Nine ways to avoid surge pricing on Lyft and Uber
Planning ahead and being a little flexible with Uber and Lyft can help you avoid paying $80 for a three-mile ride home.
Over the past few years, Uber and Lyft have exploded onto the scene, ticking off taxi drivers everywhere and making ride sharing a super cheap, super easy and relatively safe way to get from one place to another. We've talked before about why we like these apps so much, but frequent riders will know there's one major downside to using Uber and Lyft to get around: surge pricing.
Surge pricing isn't arbitrary. It happens during times when -- and in locations where -- drivers are in high demand. You'll see surge prices during rush hour in a busy downtown neighborhood, after bar closes in an area packed with clubs, and even in the middle of the day when it suddenly starts to pour. The more people trying to get a ride, the more expensive it's going to be to get that ride, it's economics 101: supply vs. demand.
A little 1.5 percent surge isn't going to have a huge effect on your life, but sometimes surge pricing can get out of hand. I once paid $80 for an Uber home from a street festival about three miles away from my apartment. Normally, that ride would have cost me $10-$15 at the most, but Uber was surging due to the amount of people trying to leave the festival, and I admit I didn't pay enough attention to the surge warning before booking my ride.
While surging on either app doesn't usually go that high, even paying 3x the amount you normally pay isn't feasible for most people. Here are nine ways to get around surge prices and avoid having to turn to Kickstarter after accidentally spending your rent money on a $360 ride home:
If you know you're going to need a ride during peak hours, schedule a Lyft in advance.
Both Lyft and Uber allow you to schedule rides in advance in certain cities, but Lyft's advance scheduling feature locks in a price for you. It might be a little lower or higher depending on what Lyft assumes the demand will be like at that time, and in that location, but if you know you're going to be heading out during prime time and the schedule-ahead feature is available in your city, you'll probably save a few bucks by locking in your rate well before the ride.
Check the other app.
My go-to way to avoid paying Uber up-charges? I use Lyft instead. Because Lyft is slightly less popular nationwide, its drivers are less in demand during peak hours. When Uber has a slight surge (think 1.5-2x), I can usually find a regular-priced ride on Lyft. I've never seen this go the other way, but it's not impossible.
Take another kind of car.
Uber offers many different kinds of services: SUVs, luxury vehicles, all black cars, and vehicles that are wheelchair accessible, and their surge pricing algorithm differs by service. If UberX is surging 3x, check out UberSelect, which will likely have a lower surge rate, and will give you a nicer car. You can arrive in style and save on what your ride would have been if you'd done it your usual way.
Of course, you can also take a normal taxi when Uber is surging, but I personally prefer Uber over regular cabs for many reasons. Still, if it's easy to catch a cab in your area during a surge time, it's still a reliable way to avoid paying surge costs.
Sure, you'll have to ride with strangers, and it will probably take a little longer than normal, but both UberPool and Lyft Line allow you to see exactly what you'll be paying before you request a car, and while surge pricing applies, it's not quite as steep as it would be if you requested your own car.
Walk a few blocks.
Sometimes surge pricing is concentrated on a very specific area, so if you walk around a bit, you can get a lower fare. If you don't feel like wandering around, move around your pickup location around to see what kinds of prices you can get near you. If you find something cheaper, head out and order the car on the way.
Try out surge tracking apps like SurgeProtector.
SurgeProtector helps Uber passengers save money by showing in real time where surge prices are popping up. If the difference is a few blocks, you can high tail it over there and skip out on paying extra. Pawing through the reviews, it looks like they're a bit mixed, because this app's accuracy isn't always at 100 percent.
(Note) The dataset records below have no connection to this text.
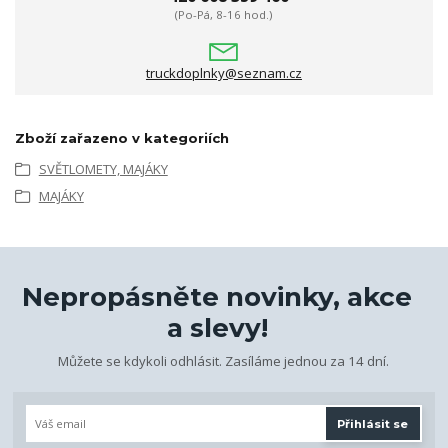
(Po-Pá, 8-16 hod.)
truckdoplnky@seznam.cz
Zboží zařazeno v kategoriích
SVĚTLOMETY, MAJÁKY
MAJÁKY
Nepropásněte novinky, akce
a slevy!
Můžete se kdykoli odhlásit. Zasíláme jednou za 14 dní.
Přihlásit se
Some surge pricing happens suddenly and doesn't last long. If a concert is getting out nearby, prices might surge for a half hour or so until all the concert-goers have dispersed. Waiting a bit and checking again can yield much cheaper options.
Refer a friend and get a free ride.
If you're traveling with a friend who hasn't yet downloaded Uber or Lyft, refer them with your personalized offer code and both of you will get a free ride. When possible, this is a great way to avoid paying surge prices -- or anything at all!
Download the Uber/Lyft driver apps.
This is probably the best way to stay on top of surge pricing on both apps. Sign up to become an Uber or Lyft driver, and you'll get access to behind the scenes information about surge pricing in the form of heat-maps that show you exactly where and how much fares are surging in your area.
This article first appeared in Brad's Deals.